檢查dispatcher的跟蹤文件,你就能看到下面這樣的錯誤信息。跟我們上面案例的幾乎是一樣的
當然,有時候你可能被ORA-00104這樣的錯誤給干擾測試。
此時你需要設置參數的inbound_connect_timeout,不要給的過大。否則測試結果很容易被上面錯誤干擾。
其實V$SESSION中,狀態為NONE的當前共享服務器進程沒有任務處理,若果進程正在執行某些任務則會為SHARED狀態。參考我這篇文章v$session中server為none與shared值解析
In MTS/Shared Server configuration when you see value 'NONE' (as shown below), it means there is no task being processed by shared server for that session. The server column will infact show status of 'SHARED' if there is some task being processed at that particular time by the shared server process for that session.

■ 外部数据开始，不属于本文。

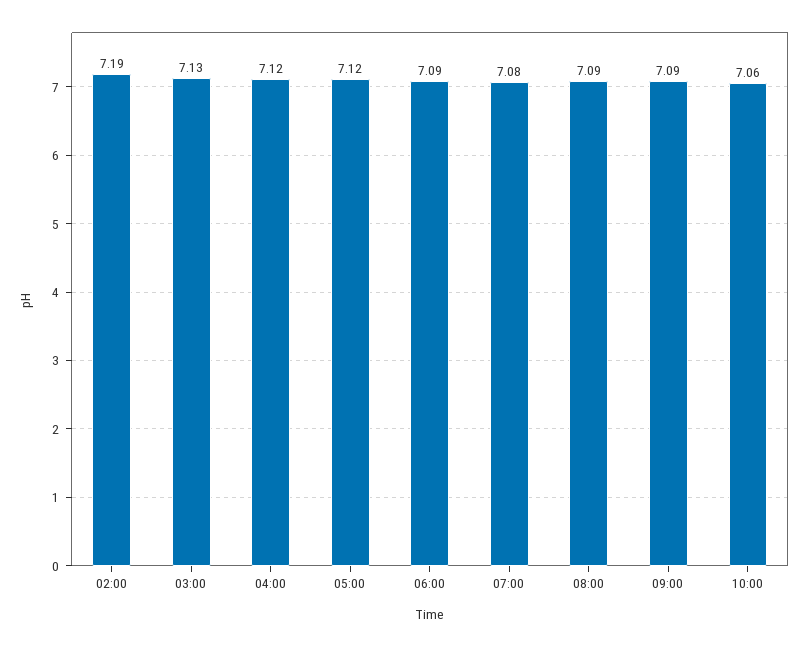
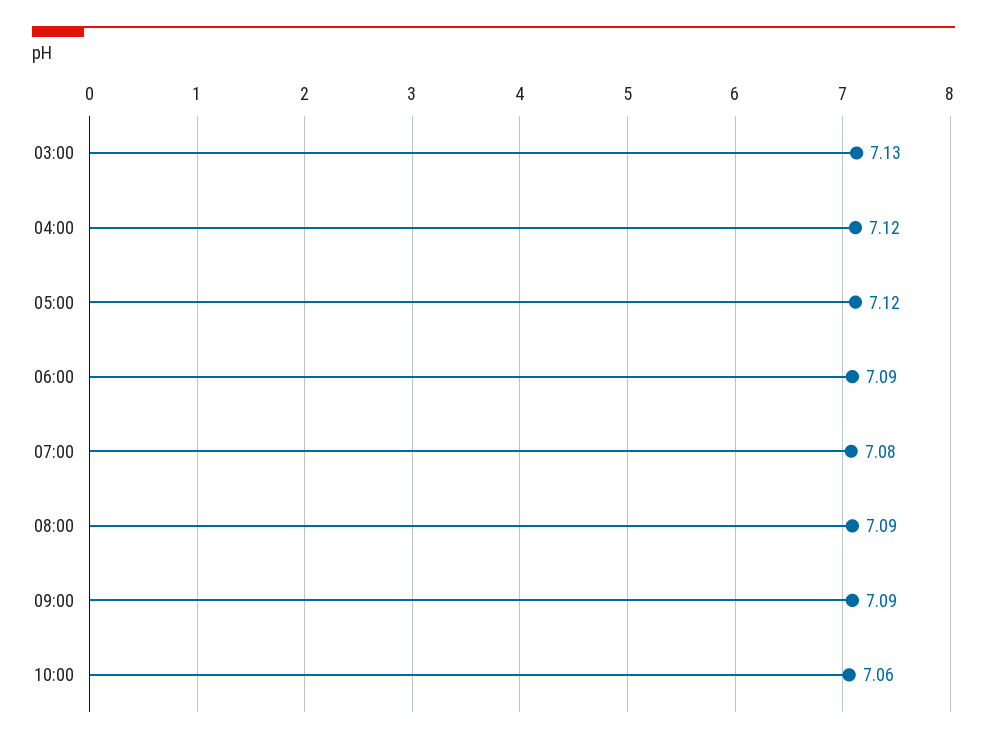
  {
-   "02:00": 7.19,
    "03:00": 7.13,
    "04:00": 7.12,
    "05:00": 7.12,
    "06:00": 7.09,
    "07:00": 7.08,
    "08:00": 7.09,
    "09:00": 7.09,
    "10:00": 7.06
  }

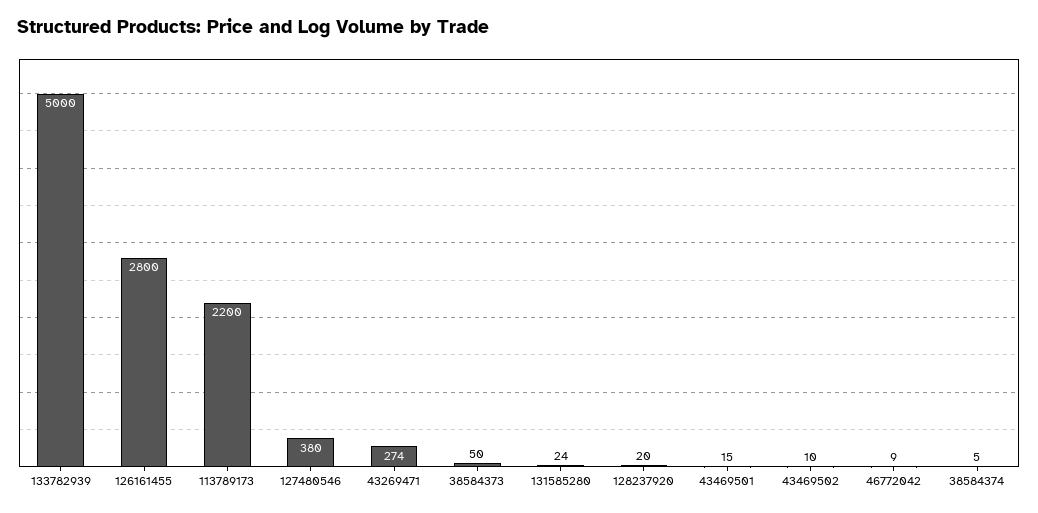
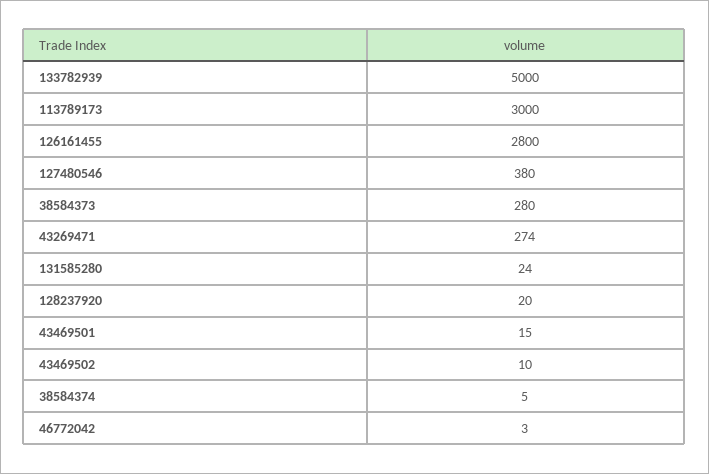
  {
    "133782939": 5000,
    "126161455": 2800,
-   "113789173": 2200,
+   "113789173": 3000,
    "127480546": 380,
    "43269471": 274,
-   "38584373": 50,
+   "38584373": 280,
    "131585280": 24,
    "128237920": 20,
    "43469501": 15,
    "43469502": 10,
-   "46772042": 9,
+   "46772042": 3,
    "38584374": 5
  }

在共享服務器模式中,當並發工作的ACTIVE SESSION數大於max_shared_servers參數時,就不能在增加新的shared server processes,新的session請求就會得不到空閒的shared server processes的響應,dispatcher進程無法為會話分配一個服務器端進程(shared server perocesss)也就會出現數據庫連接不上的現象,最後出現超時現象。如果這個有點難以理解,那麼你想象一下,在一個餐廳裡面,假設有40位客人在就餐,但是只有4個服務器員,如果同時四個服務員正在服務4個客戶,那麼第五個客戶,就不能得到服務員的服務了。除非他等待其中一個客戶已經服務完了,如果時間太長,他就會放棄這個服務了。
小結:
保證事務是短小的--這是用於MTS(共享服務器模式)的第一條規則。它們可以是頻繁的,但它們應該是短小的(如OLTP 系統所表現的特點)。如果它們不是短小的,那麼由於共享資源被一些進程獨占,將導致系統速度整體下降。在極端的情況下,如果全部的共享服務都是忙的情況下,系統將被掛起。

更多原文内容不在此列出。